However, the hardest bit is looking at yourself with eyes of compassion. You. You are worthy of love. At which point my brain would explode.

And back I’d go to the first gatha. Breathe.

Today’s little thing to help : Let’s help each other? First of all, if you’re out among people today, try smiling at a stranger, even if you’ve never felt less like doing so. With your eyes as well as your mouth. We can never know what goes on in another human heart and the people who look least like they’ve ever gone through a depressive period might just be in the throes of one right now. The people who don’t smile back might be having the worst time ever. Sometimes we have no idea if our little signals of human kindness are picked up, but I’m sure nothing good is ever wasted.

And secondly – help me out here – what little things do you do to lift your mood? All suggestions welcome.

Night Shift : 5

img_3179Yesterday, eldest daughter and I headed up into hills and high moorland for a much-needed walk. It was cold enough to require full winter hillwalking kit, plus ( on my partner’s insistence) I carried a bivvy-bag, just in case one of us fell down and broke something and the other one had to go for help. Plus spare food, more layers, a balaclava and snow goggles.

You can’t be too careful.

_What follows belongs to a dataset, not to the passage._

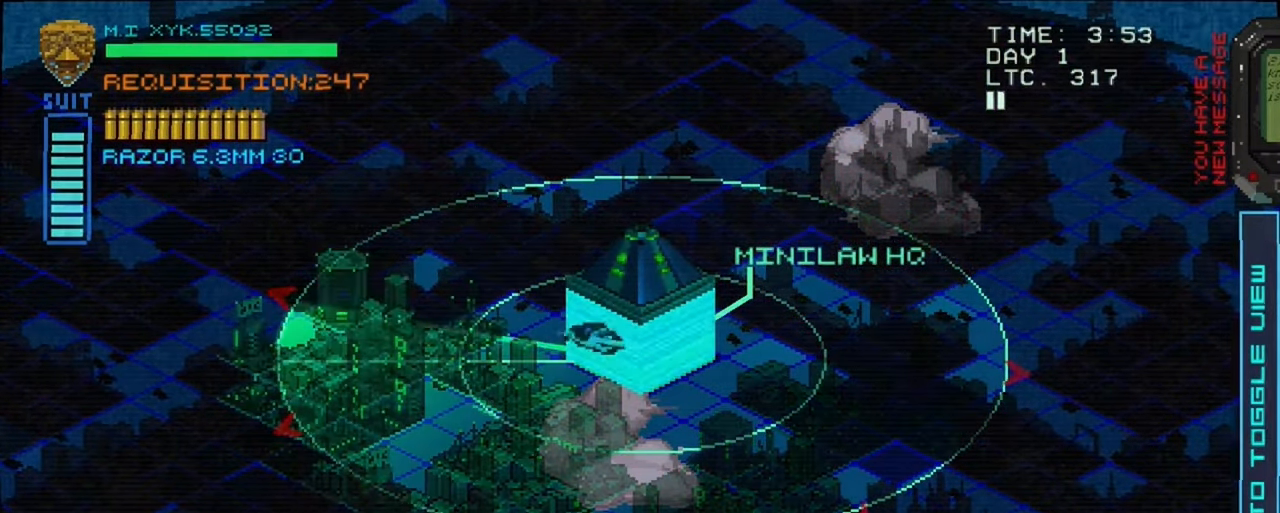
{"dt_ms": 500, "buttons": [], "left_stick": "center", "right_stick": "center", "events": [[450, "left_stick", "center"]]}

Hills kill.

I’d been somewhat dismissive of all this caution until we got up on the plateau ( I use this word loosely, it’s just the high moorland, but still, the views are amazing) and the wind buffeted us. Actually, it knocked us sideways and we stopped to put on more layers. At which point I realised that I was very cold indeed, despite Goretex, down, merino and everything I’d wrapped myself in in the hope of staying toasty. I’d forgotten to bring a proper hat. I was only wearing a fleece headband. I had packed a balaclava, and they’re all very well when you don’t have to bail out your streaming nose every five seconds, but otherwise they’re useless. My head was freezing, and despite gloves, my hands were so cold they were almost unable to work zips or fastenings.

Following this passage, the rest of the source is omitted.